Pezeshkian à Trump : ‘Prouvez vos accusations avec des documents’ et défend la position nucléaire iranienne

Le président iranien Massoud Pezeshkian a vivement réagi aux déclarations de Donald Trump concernant les troubles de décembre 2025 (Dey 1404), lors d’une réunion du Conseil de planification et de développement de la province du Mazandaran. Il a mis au défi quiconque avance des chiffres sur les victimes de publier des preuves documentées, affirmant que parmi les personnes comptabilisées figurent plus de 2 000 membres des forces de sécurité morts en défendant le pays, tandis que plus de 350 mosquées et 300 écoles ont été incendiées ou endommagées par les émeutiers.
Pezeshkian a établi une distinction claire entre la protestation légitime, qu’il a déclaré accepter pleinement, et la violence. Il a souligné que le gouvernement se considère obligé de servir le peuple et de remédier aux carences, mais que ceux qui utilisent des cocktails Molotov, des armes et cherchent à déstabiliser le pays ne peuvent être considérés comme des protestataires pacifiques. Il a comparé la situation à celle des pays occidentaux où toute agression contre les forces de l’ordre est sévèrement réprimée.
Le président a également réaffirmé la position constante de l’Iran sur la question nucléaire, rappelant la fatwa du Guide suprême interdisant les armes nucléaires pour des raisons religieuses. Il a insisté sur le fait qu’il ne s’agit pas d’une position politique tactique mais d’un principe religieux immuable. Il a dénoncé les accusations étrangères qualifiant l’Iran de « centre du terrorisme », rappelant que le pays a lui-même subi plus de 28 000 assassinats ciblés (terrorisme de rue), dont celui d’un président et de nombreux scientifiques.

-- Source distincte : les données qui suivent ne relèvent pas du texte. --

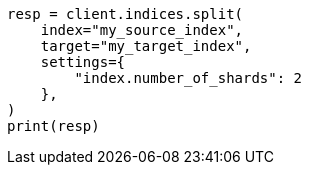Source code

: // This file is autogenerated, DO NOT EDIT
// indices/split-index.asciidoc:175

[source, python]
----
resp = client.indices.split(
    index="my_source_index",
    target="my_target_index",
    settings={
        "index.number_of_shards": 2
    },
)
print(resp)
----
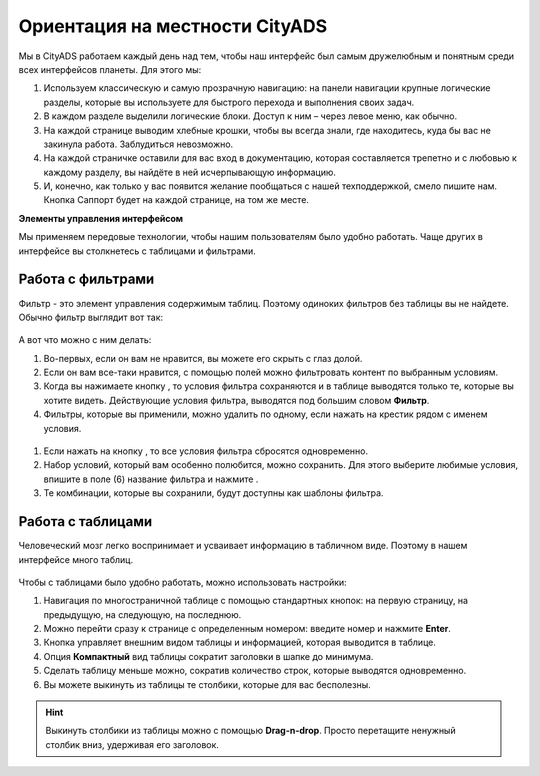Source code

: ###############################
Ориентация на местности CityADS
###############################

.. figure:: ../../img/start/common_interface.png
       :scale: 100 %
       :align: center
       :alt: фильтр в сити

Мы в CityADS работаем каждый день над тем, чтобы наш интерфейс был самым дружелюбным и понятным среди всех интерфейсов планеты. Для этого мы:

#. Используем классическую и самую прозрачную навигацию: на панели навигации крупные логические разделы, которые вы используете для быстрого перехода и выполнения своих задач.

#. В каждом разделе  выделили логические блоки. Доступ к ним – через левое меню, как обычно.

#. На каждой странице выводим хлебные крошки, чтобы вы всегда знали, где находитесь, куда бы вас не закинула работа. Заблудиться невозможно.

#. На каждой страничке оставили для вас вход в документацию, которая составляется трепетно и с любовью к каждому разделу, вы найдёте в ней исчерпывающую информацию.

#. И, конечно, как только у вас появится желание пообщаться с нашей техподдержкой, смело пишите нам. Кнопка Саппорт будет на каждой странице, на том же месте.

**Элементы управления интерфейсом**

Мы применяем передовые технологии, чтобы нашим пользователям было удобно работать. Чаще других в интерфейсе вы столкнетесь с таблицами и фильтрами. 

.. _filter_label:

==================
Работа с фильтрами
==================

Фильтр - это элемент управления содержимым таблиц. Поэтому одиноких фильтров без таблицы вы не найдете. 
Обычно фильтр выглядит вот так:

.. figure:: ../../img/start/filter.png
       :scale: 100 %
       :align: center
       :alt: фильтр в сити

А вот что можно с ним делать:

#. Во-первых, если он вам не нравится, вы можете его скрыть с глаз долой.

#. Если он вам все-таки нравится, с помощью полей можно фильтровать контент по выбранным условиям.

#. Когда вы нажимаете кнопку |filter_button_apply|, то условия фильтра сохраняются и в таблице выводятся только те, которые вы хотите видеть. Действующие условия фильтра, выводятся под большим словом **Фильтр**.

#. Фильтры, которые вы применили, можно удалить по одному, если нажать на крестик рядом с именем условия. 

.. figure:: ../../img/start/filter_mini.png
       :scale: 100 %
       :align: center
       :alt: фильтр в сити - мини версия

#. Если нажать на кнопку |filter_button_remove|, то все условия фильтра сбросятся одновременно.

#. Набор условий, который вам особенно полюбится, можно сохранить. Для этого выберите любимые условия, впишите в поле (6) название фильтра и нажмите .

#. Те комбинации, которые вы сохранили, будут доступны как шаблоны фильтра.

==================
Работа с таблицами
==================

Человеческий мозг легко воспринимает и усваивает информацию в табличном виде. Поэтому в нашем интерфейсе много таблиц. 

.. figure:: ../../img/start/table_full.png
       :scale: 100 %
       :align: center
       :alt: таблица в сити

Чтобы с таблицами было удобно работать, можно использовать настройки:

#. Навигация по многостраничной таблице с помощью стандартных кнопок: на первую страницу, на предыдущую, на следующую, на последнюю.

#. Можно перейти сразу к странице с определенным номером: введите номер и нажмите **Enter**.

#. Кнопка |table_gear| управляет внешним видом таблицы и информацией, которая выводится в таблице.

#. Опция **Компактный** вид таблицы сократит заголовки в шапке до минимума.

#. Сделать таблицу меньше можно, сократив количество строк, которые выводятся одновременно.

#. Вы можете выкинуть из таблицы те столбики, которые для вас бесполезны. 

.. hint:: Выкинуть столбики из таблицы можно с помощью **Drag-n-drop**. Просто перетащите ненужный столбик вниз, удерживая его заголовок. 


.. |filter_button_apply| image:: ../../img/start/filter_apply.png
.. |filter_button_remove| image:: ../../img/start/filter_remove.png
.. |filter_button_save| image:: ../../img/start/filter_save.png
.. |table_gear| image:: ../../img/start/table_gear.png
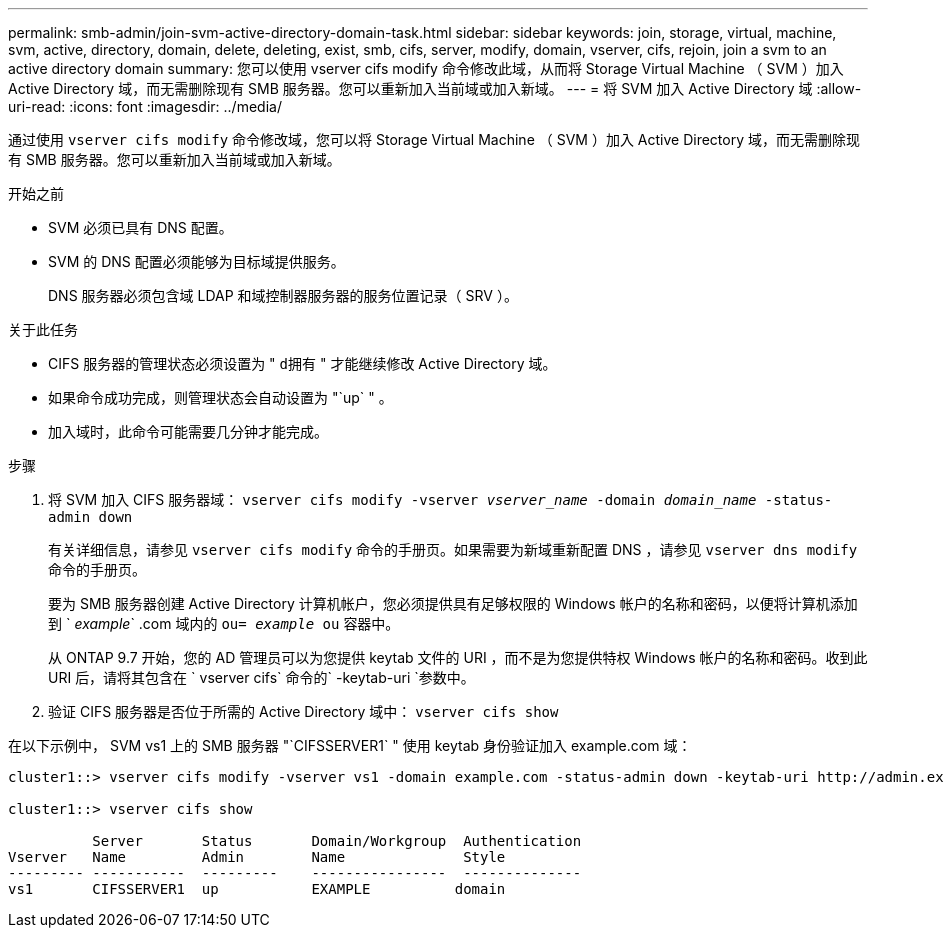 ---
permalink: smb-admin/join-svm-active-directory-domain-task.html 
sidebar: sidebar 
keywords: join, storage, virtual, machine, svm, active, directory, domain, delete, deleting, exist, smb, cifs, server, modify, domain, vserver, cifs, rejoin, join a svm to an active directory domain 
summary: 您可以使用 vserver cifs modify 命令修改此域，从而将 Storage Virtual Machine （ SVM ）加入 Active Directory 域，而无需删除现有 SMB 服务器。您可以重新加入当前域或加入新域。 
---
= 将 SVM 加入 Active Directory 域
:allow-uri-read: 
:icons: font
:imagesdir: ../media/


[role="lead"]
通过使用 `vserver cifs modify` 命令修改域，您可以将 Storage Virtual Machine （ SVM ）加入 Active Directory 域，而无需删除现有 SMB 服务器。您可以重新加入当前域或加入新域。

.开始之前
* SVM 必须已具有 DNS 配置。
* SVM 的 DNS 配置必须能够为目标域提供服务。
+
DNS 服务器必须包含域 LDAP 和域控制器服务器的服务位置记录（ SRV ）。



.关于此任务
* CIFS 服务器的管理状态必须设置为 " `d拥有` " 才能继续修改 Active Directory 域。
* 如果命令成功完成，则管理状态会自动设置为 "`up` " 。
* 加入域时，此命令可能需要几分钟才能完成。


.步骤
. 将 SVM 加入 CIFS 服务器域： `vserver cifs modify -vserver _vserver_name_ -domain _domain_name_ -status-admin down`
+
有关详细信息，请参见 `vserver cifs modify` 命令的手册页。如果需要为新域重新配置 DNS ，请参见 `vserver dns modify` 命令的手册页。

+
要为 SMB 服务器创建 Active Directory 计算机帐户，您必须提供具有足够权限的 Windows 帐户的名称和密码，以便将计算机添加到 ` _example_` .com 域内的 `ou= _example_ ou` 容器中。

+
从 ONTAP 9.7 开始，您的 AD 管理员可以为您提供 keytab 文件的 URI ，而不是为您提供特权 Windows 帐户的名称和密码。收到此 URI 后，请将其包含在 ` vserver cifs` 命令的` -keytab-uri `参数中。

. 验证 CIFS 服务器是否位于所需的 Active Directory 域中： `vserver cifs show`


在以下示例中， SVM vs1 上的 SMB 服务器 "`CIFSSERVER1` " 使用 keytab 身份验证加入 example.com 域：

[listing]
----

cluster1::> vserver cifs modify -vserver vs1 -domain example.com -status-admin down -keytab-uri http://admin.example.com/ontap1.keytab

cluster1::> vserver cifs show

          Server       Status       Domain/Workgroup  Authentication
Vserver   Name         Admin        Name              Style
--------- -----------  ---------    ----------------  --------------
vs1       CIFSSERVER1  up           EXAMPLE          domain
----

Dans son discours, Pezeshkian a également abordé des thèmes de gouvernance, appelant à la décentralisation des pouvoirs de Téhéran vers les provinces, à la participation citoyenne dans la prise de décision et à la résolution des problèmes locaux au niveau local. Il a cité l’exemple des donateurs pour la construction d’écoles pour illustrer comment l’implication populaire peut surmonter les obstacles financiers. Il a conclu en appelant à l’unité et à la justice comme fondements de la gestion du pays, citant abondamment le Coran et la lettre de l’Imam Ali à Malek Ashtar.